The Smith & Wesson 340PD is an ultra-light J-frame five shot snubnosed revolver chambered for .357 Magnum.

==Design==
It has a frame constructed of scandium enhanced aluminum alloy, a titanium alloy cylinder, and a corrosion resistant steel barrel liner. Unloaded it weighs only 12 oz and when loaded remains under 1 lb.

With no external hammer it operates double action only.

=== Limitations ===
There is a prohibition against using ammunition with bullet weight less than 120 gr due to the risk of frame erosion from powder that is still burning after too rapid exit of the light projectile.

Another warning in the owners manual is recoil may pull the cases of unfired rounds in the cylinder rearward with enough force to unseat the bullets, causing the cylinder to jam.

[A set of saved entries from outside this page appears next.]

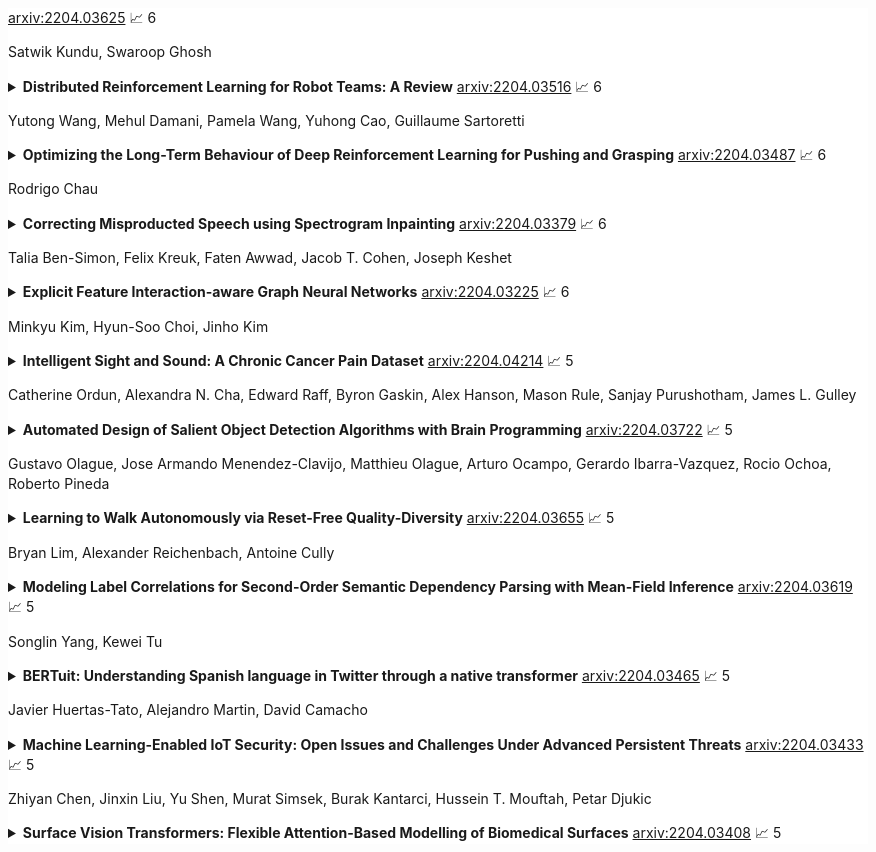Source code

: <a href="https://arxiv.org/abs/2204.03625">arxiv:2204.03625</a>
&#x1F4C8; 6 <br>
<p>Satwik Kundu, Swaroop Ghosh</p></summary></details>

<details><summary><b>Distributed Reinforcement Learning for Robot Teams: A Review</b>
<a href="https://arxiv.org/abs/2204.03516">arxiv:2204.03516</a>
&#x1F4C8; 6 <br>
<p>Yutong Wang, Mehul Damani, Pamela Wang, Yuhong Cao, Guillaume Sartoretti</p></summary></details>

<details><summary><b>Optimizing the Long-Term Behaviour of Deep Reinforcement Learning for Pushing and Grasping</b>
<a href="https://arxiv.org/abs/2204.03487">arxiv:2204.03487</a>
&#x1F4C8; 6 <br>
<p>Rodrigo Chau</p></summary></details>

<details><summary><b>Correcting Misproducted Speech using Spectrogram Inpainting</b>
<a href="https://arxiv.org/abs/2204.03379">arxiv:2204.03379</a>
&#x1F4C8; 6 <br>
<p>Talia Ben-Simon, Felix Kreuk, Faten Awwad, Jacob T. Cohen, Joseph Keshet</p></summary></details>

<details><summary><b>Explicit Feature Interaction-aware Graph Neural Networks</b>
<a href="https://arxiv.org/abs/2204.03225">arxiv:2204.03225</a>
&#x1F4C8; 6 <br>
<p>Minkyu Kim, Hyun-Soo Choi, Jinho Kim</p></summary></details>

<details><summary><b>Intelligent Sight and Sound: A Chronic Cancer Pain Dataset</b>
<a href="https://arxiv.org/abs/2204.04214">arxiv:2204.04214</a>
&#x1F4C8; 5 <br>
<p>Catherine Ordun, Alexandra N. Cha, Edward Raff, Byron Gaskin, Alex Hanson, Mason Rule, Sanjay Purushotham, James L. Gulley</p></summary></details>

<details><summary><b>Automated Design of Salient Object Detection Algorithms with Brain Programming</b>
<a href="https://arxiv.org/abs/2204.03722">arxiv:2204.03722</a>
&#x1F4C8; 5 <br>
<p>Gustavo Olague, Jose Armando Menendez-Clavijo, Matthieu Olague, Arturo Ocampo, Gerardo Ibarra-Vazquez, Rocio Ochoa, Roberto Pineda</p></summary></details>

<details><summary><b>Learning to Walk Autonomously via Reset-Free Quality-Diversity</b>
<a href="https://arxiv.org/abs/2204.03655">arxiv:2204.03655</a>
&#x1F4C8; 5 <br>
<p>Bryan Lim, Alexander Reichenbach, Antoine Cully</p></summary></details>

<details><summary><b>Modeling Label Correlations for Second-Order Semantic Dependency Parsing with Mean-Field Inference</b>
<a href="https://arxiv.org/abs/2204.03619">arxiv:2204.03619</a>
&#x1F4C8; 5 <br>
<p>Songlin Yang, Kewei Tu</p></summary></details>

<details><summary><b>BERTuit: Understanding Spanish language in Twitter through a native transformer</b>
<a href="https://arxiv.org/abs/2204.03465">arxiv:2204.03465</a>
&#x1F4C8; 5 <br>
<p>Javier Huertas-Tato, Alejandro Martin, David Camacho</p></summary></details>

<details><summary><b>Machine Learning-Enabled IoT Security: Open Issues and Challenges Under Advanced Persistent Threats</b>
<a href="https://arxiv.org/abs/2204.03433">arxiv:2204.03433</a>
&#x1F4C8; 5 <br>
<p>Zhiyan Chen, Jinxin Liu, Yu Shen, Murat Simsek, Burak Kantarci, Hussein T. Mouftah, Petar Djukic</p></summary></details>

<details><summary><b>Surface Vision Transformers: Flexible Attention-Based Modelling of Biomedical Surfaces</b>
<a href="https://arxiv.org/abs/2204.03408">arxiv:2204.03408</a>
&#x1F4C8; 5 <br>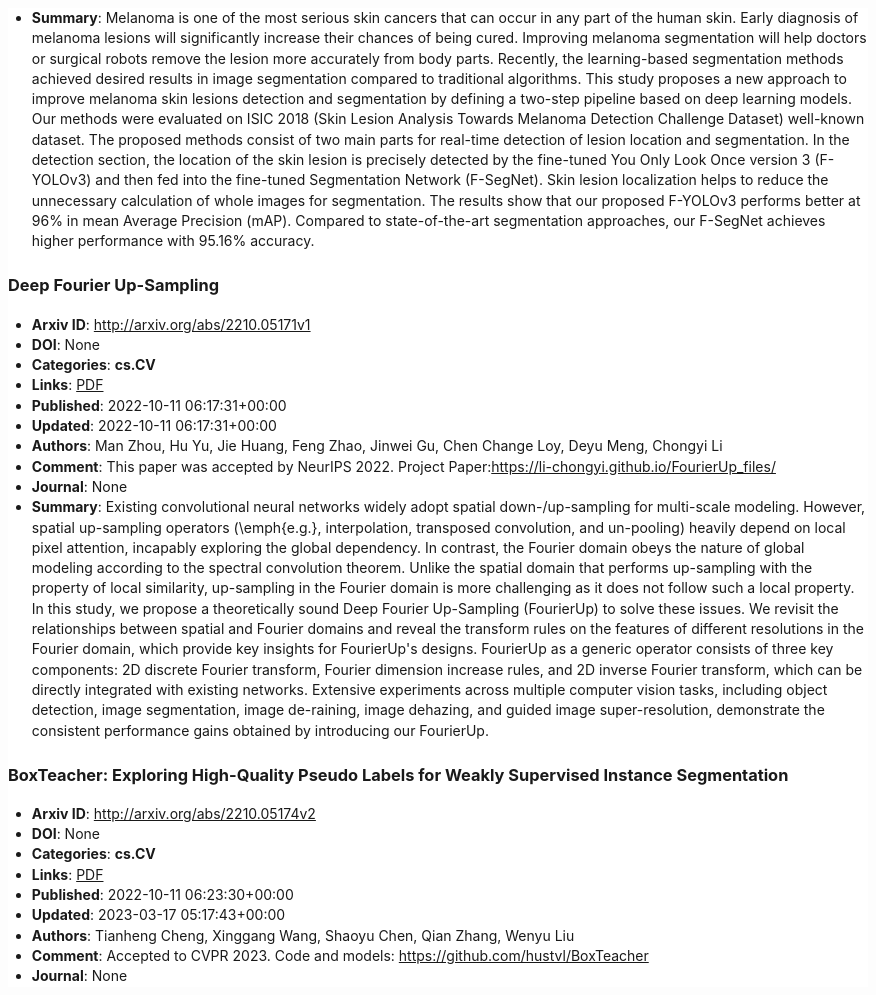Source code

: - **Summary**: Melanoma is one of the most serious skin cancers that can occur in any part of the human skin. Early diagnosis of melanoma lesions will significantly increase their chances of being cured. Improving melanoma segmentation will help doctors or surgical robots remove the lesion more accurately from body parts. Recently, the learning-based segmentation methods achieved desired results in image segmentation compared to traditional algorithms. This study proposes a new approach to improve melanoma skin lesions detection and segmentation by defining a two-step pipeline based on deep learning models. Our methods were evaluated on ISIC 2018 (Skin Lesion Analysis Towards Melanoma Detection Challenge Dataset) well-known dataset. The proposed methods consist of two main parts for real-time detection of lesion location and segmentation. In the detection section, the location of the skin lesion is precisely detected by the fine-tuned You Only Look Once version 3 (F-YOLOv3) and then fed into the fine-tuned Segmentation Network (F-SegNet). Skin lesion localization helps to reduce the unnecessary calculation of whole images for segmentation. The results show that our proposed F-YOLOv3 performs better at 96% in mean Average Precision (mAP). Compared to state-of-the-art segmentation approaches, our F-SegNet achieves higher performance with 95.16% accuracy.



### Deep Fourier Up-Sampling
- **Arxiv ID**: http://arxiv.org/abs/2210.05171v1
- **DOI**: None
- **Categories**: **cs.CV**
- **Links**: [PDF](http://arxiv.org/pdf/2210.05171v1)
- **Published**: 2022-10-11 06:17:31+00:00
- **Updated**: 2022-10-11 06:17:31+00:00
- **Authors**: Man Zhou, Hu Yu, Jie Huang, Feng Zhao, Jinwei Gu, Chen Change Loy, Deyu Meng, Chongyi Li
- **Comment**: This paper was accepted by NeurIPS 2022. Project
  Paper:https://li-chongyi.github.io/FourierUp_files/
- **Journal**: None
- **Summary**: Existing convolutional neural networks widely adopt spatial down-/up-sampling for multi-scale modeling. However, spatial up-sampling operators (\emph{e.g.}, interpolation, transposed convolution, and un-pooling) heavily depend on local pixel attention, incapably exploring the global dependency. In contrast, the Fourier domain obeys the nature of global modeling according to the spectral convolution theorem. Unlike the spatial domain that performs up-sampling with the property of local similarity, up-sampling in the Fourier domain is more challenging as it does not follow such a local property. In this study, we propose a theoretically sound Deep Fourier Up-Sampling (FourierUp) to solve these issues. We revisit the relationships between spatial and Fourier domains and reveal the transform rules on the features of different resolutions in the Fourier domain, which provide key insights for FourierUp's designs. FourierUp as a generic operator consists of three key components: 2D discrete Fourier transform, Fourier dimension increase rules, and 2D inverse Fourier transform, which can be directly integrated with existing networks. Extensive experiments across multiple computer vision tasks, including object detection, image segmentation, image de-raining, image dehazing, and guided image super-resolution, demonstrate the consistent performance gains obtained by introducing our FourierUp.



### BoxTeacher: Exploring High-Quality Pseudo Labels for Weakly Supervised Instance Segmentation
- **Arxiv ID**: http://arxiv.org/abs/2210.05174v2
- **DOI**: None
- **Categories**: **cs.CV**
- **Links**: [PDF](http://arxiv.org/pdf/2210.05174v2)
- **Published**: 2022-10-11 06:23:30+00:00
- **Updated**: 2023-03-17 05:17:43+00:00
- **Authors**: Tianheng Cheng, Xinggang Wang, Shaoyu Chen, Qian Zhang, Wenyu Liu
- **Comment**: Accepted to CVPR 2023. Code and models:
  https://github.com/hustvl/BoxTeacher
- **Journal**: None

It has also been said that accuracy is compromised in these types of ultra-light revolvers since the barrel is a steel sleeve liner rather than a single solid piece of steel.

== Variants ==

=== M&P340 ===
A variant of the Model 340 is the M&P340, part of Smith & Wesson's M&P line of handguns.

It features a PVD coating and stainless steel cylinder. It has XS Sights® 24/7 Tritium Night sights and weighs 13.3 ounces (377.8 g). It is available with or without an internal lock.